Overfitting is one of the best challenges in modern machine intelligence(MI) solutions. I often like to compare MI overfitting to human hallucinations as the former occurs when algorithms start inferring non-existing patterns in datasets. Despite its notoriety, there is no easy solution to overfitting and MI application often need to use techniques very specific to individual algorithms in order to avoid overfitting behaviors. This problem get even more scarier if you consider that humans are also incredibly prompt to overfitting. Just think about how many stereotypes you used in the last week. Yeah, I know….
Unquestionably, our hallucinations or illusions of validity are present somewhere in the datasets used in the training of MI algorithms which creates an even more chaotic picture.
Borges and MI Knowledge
Intuitively, we think about data when working on MI algorithms but there is also another equally important and often forgotten element of MI models: knowledge. In the context of MI algorithms, data is often represented as persisted records in one or more databases while knowledge is typically represented as logic rules that can be validated in the data. The role of MI models is to infer rules that can be applied to new datasets in the same domain. Unfortunately for MI agents, unlimited powerful computation capabilities are not a direct answer to knowledge building.
Jorge Luis Borges is considered one of the most emblematic Latin American writers and one of my favorite authors during my teenage years. In his story “Funes the Memorious”, Borges tells the story of Funes, a young man with a prodigious memory. Funes is able to remember the exact details he sees, like the shapes of the clouds in the sky at 3:45pm yesterday. However, Funes is tormented by his inability to generalize visual information into knowledge. Borges’ character is regularly surprised by his own image every times he sees himself in the mirror and is unable to determine if the dog seen from the side at 3:14pm, is the same dog seen from the back at 3:15pm. To Funes, two things are the same only if every single detail is identical in both of them.
Funes’ story is a great metaphor to explain that knowledge is not only about processing large volumes of information but also about generalizing rules that ignore some of the details in the data. Just like Funes, MI algorithms have almost unlimited capacity to process information. That computation power is a direct cause of overfitting as MI agents can infer millions of patters in data sources without incurring in a major cost.
What You Don’t See is as Important as What You See
During World War II, the Pentagon assembled a team of the country’s most renown mathematicians in order to develop statistical models that could assist the allied troops during the war.
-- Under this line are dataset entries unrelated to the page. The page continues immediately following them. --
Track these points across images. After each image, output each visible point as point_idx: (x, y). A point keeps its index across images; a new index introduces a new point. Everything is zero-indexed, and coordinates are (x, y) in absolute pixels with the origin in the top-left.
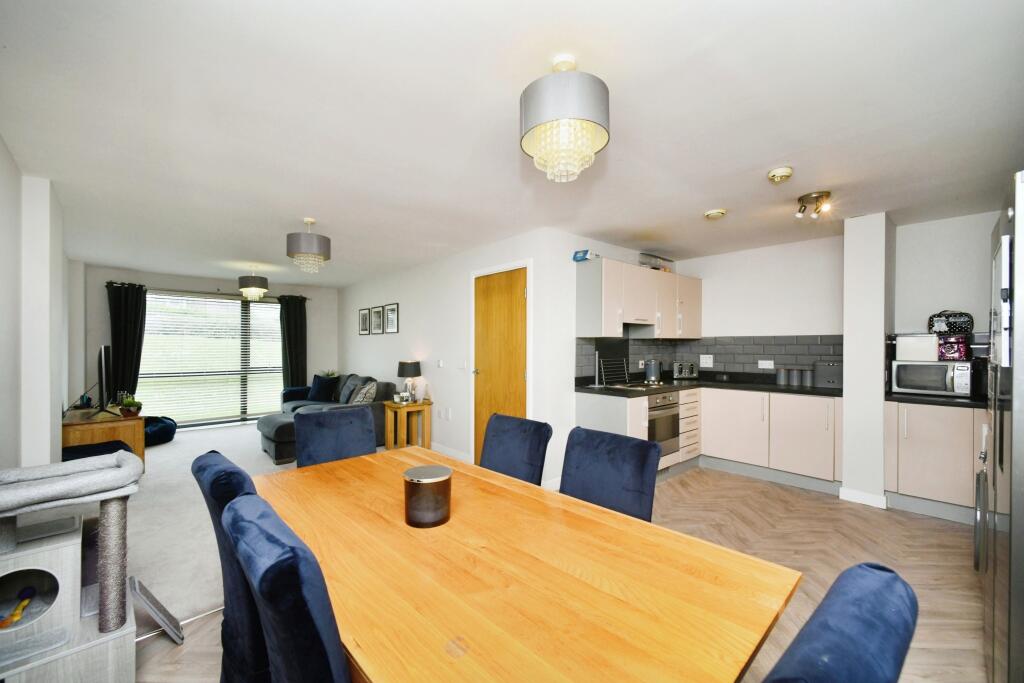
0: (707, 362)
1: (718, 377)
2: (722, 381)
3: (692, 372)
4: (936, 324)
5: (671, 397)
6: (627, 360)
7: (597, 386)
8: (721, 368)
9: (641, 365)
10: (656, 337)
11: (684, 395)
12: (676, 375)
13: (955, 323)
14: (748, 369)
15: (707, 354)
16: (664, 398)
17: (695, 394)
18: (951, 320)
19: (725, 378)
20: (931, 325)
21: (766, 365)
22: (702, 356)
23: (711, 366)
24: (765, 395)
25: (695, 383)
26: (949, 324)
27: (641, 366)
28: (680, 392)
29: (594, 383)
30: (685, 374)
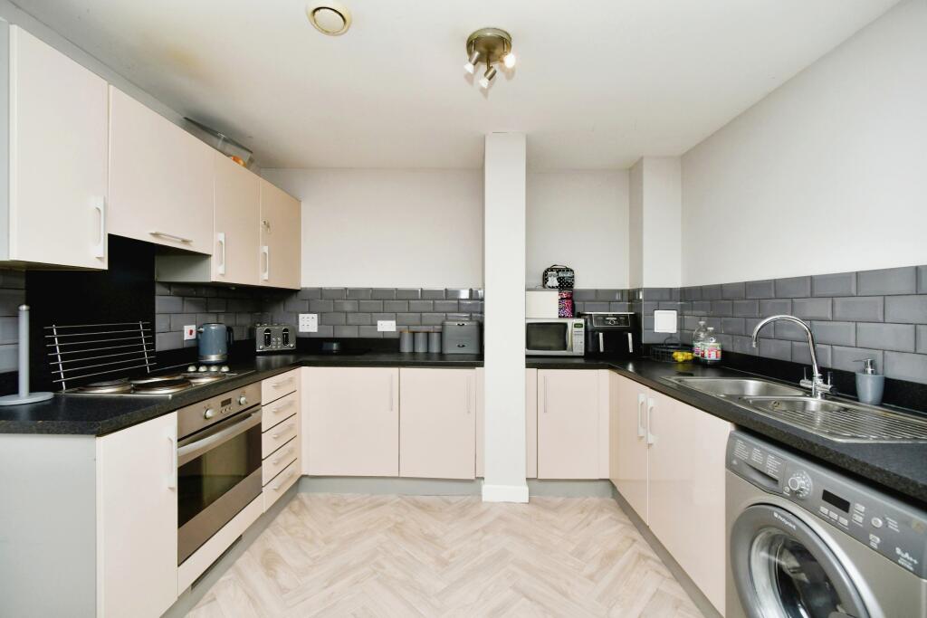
0: (308, 324)
1: (326, 346)
2: (330, 353)
3: (286, 341)
4: (550, 279)
5: (242, 397)
6: (152, 325)
7: (24, 397)
8: (328, 333)
9: (189, 333)
10: (214, 279)
11: (269, 388)
12: (260, 347)
13: (563, 278)
14: (366, 333)
15: (310, 312)
16: (227, 402)
17: (291, 380)
18: (561, 274)
19: (335, 346)
20: (545, 280)
21: (387, 327)
22: (301, 316)
23: (316, 331)
24: (394, 371)
25: (291, 359)
26: (560, 279)
27: (187, 336)
28: (264, 382)
29: (14, 390)
30: (276, 344)
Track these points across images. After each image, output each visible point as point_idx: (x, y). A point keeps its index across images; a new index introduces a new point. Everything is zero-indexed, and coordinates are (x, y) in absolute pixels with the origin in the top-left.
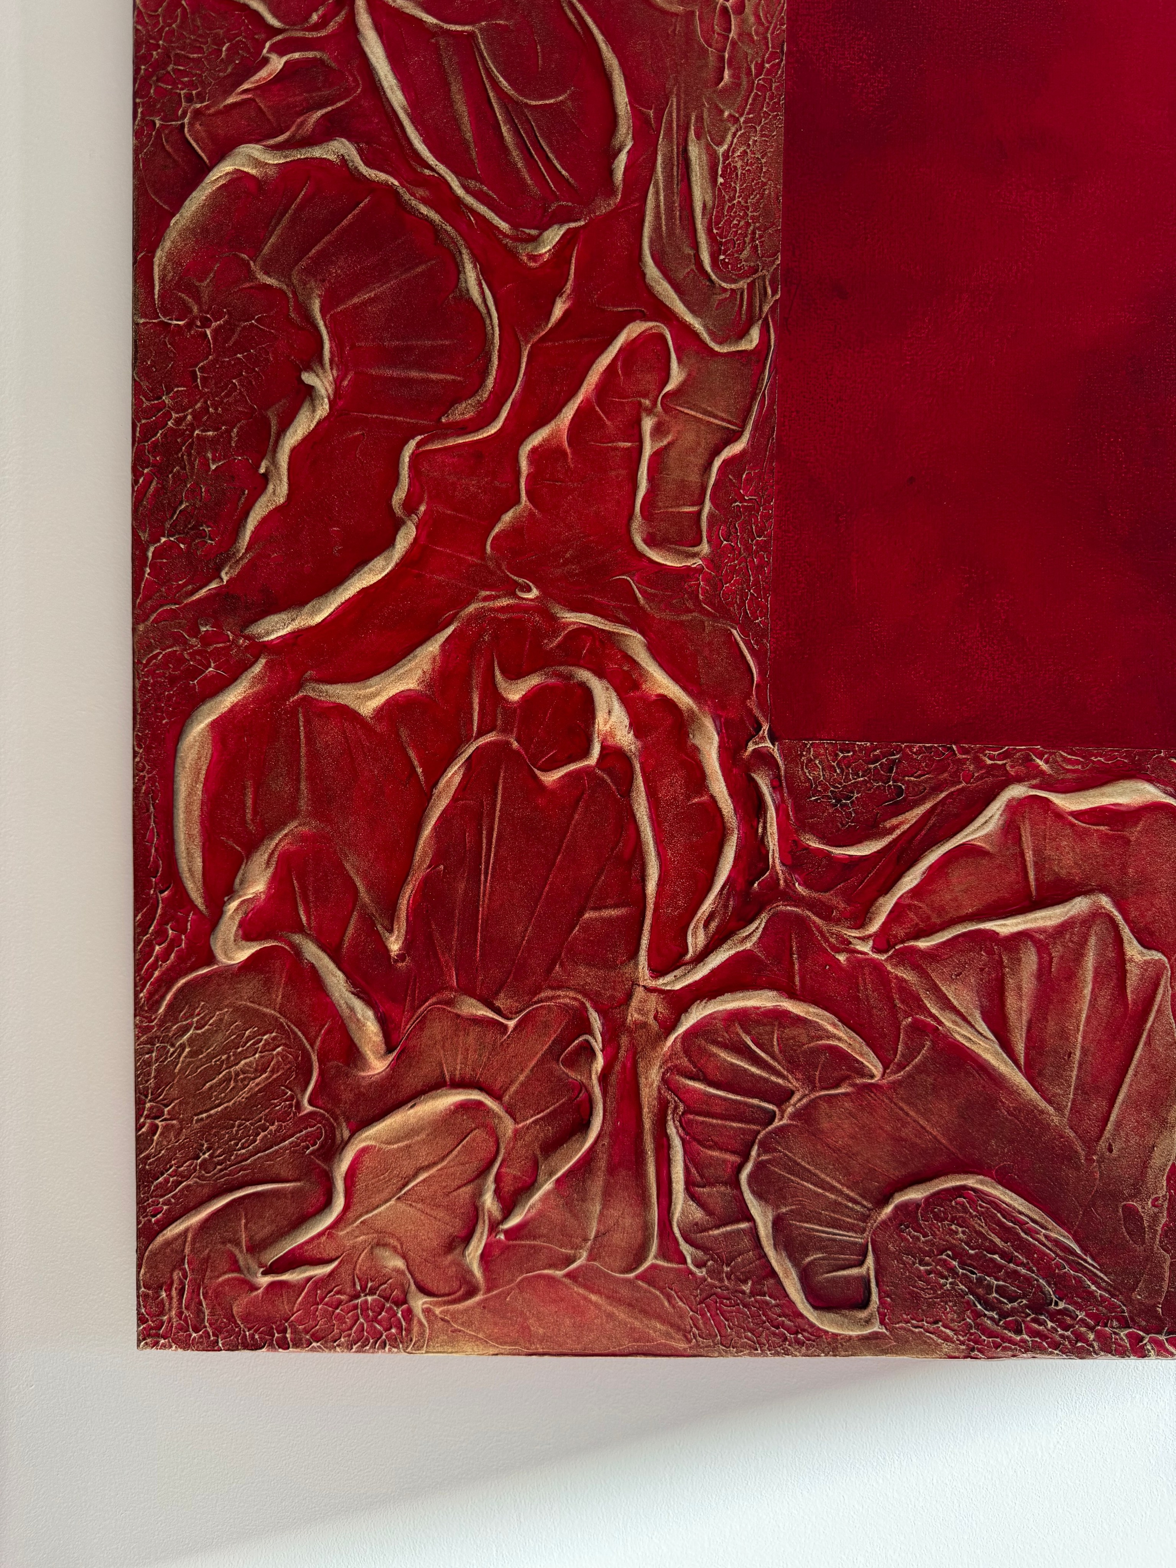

One of the first assignments consisted of estimating the level of extra protection that should be added to US planes in order to survive the battles with the German air force. Like good statisticians, the team collected the damage caused to planes returning from encounters with the Nazis.
For each plane, the mathematicians computed the number o bullet holes across different parts of the plane (doors, wings, motor, etc). The group then proceeded to make recommendations about which areas of the planes should have additional protection. Not surprisingly, the vast majority of the recommendations focused on the areas with that had more bullet holes assuming that those were the areas targeted by the German planes. There was one exception in the group, a young statistician recommended to focus the extra protection in the areas that hadn’t shown any damage in the inventoried planes. Why? very simply, the young mathematician argued that the input data set( planes) only included planes that have survived the battles with the Germans. Although severe, the damage suffered by those planes was not catastrophic enough that they couldn’t return to base. therefore, he concluded that the planes that didn’t return were likely to have suffered impacts in other areas. Very clever huh?
The previous story has some very profound lessons for anti-overfitting MI techniques. The only way to validate new knowledge is to apply it to unseen datasets and many times missing datasets are as important as existing ones. This is known in cognitive psychology as “learning by omission”. As many scientists know: “one million experiments are not enough to prove you right but a single one might be enough to prove you wrong”.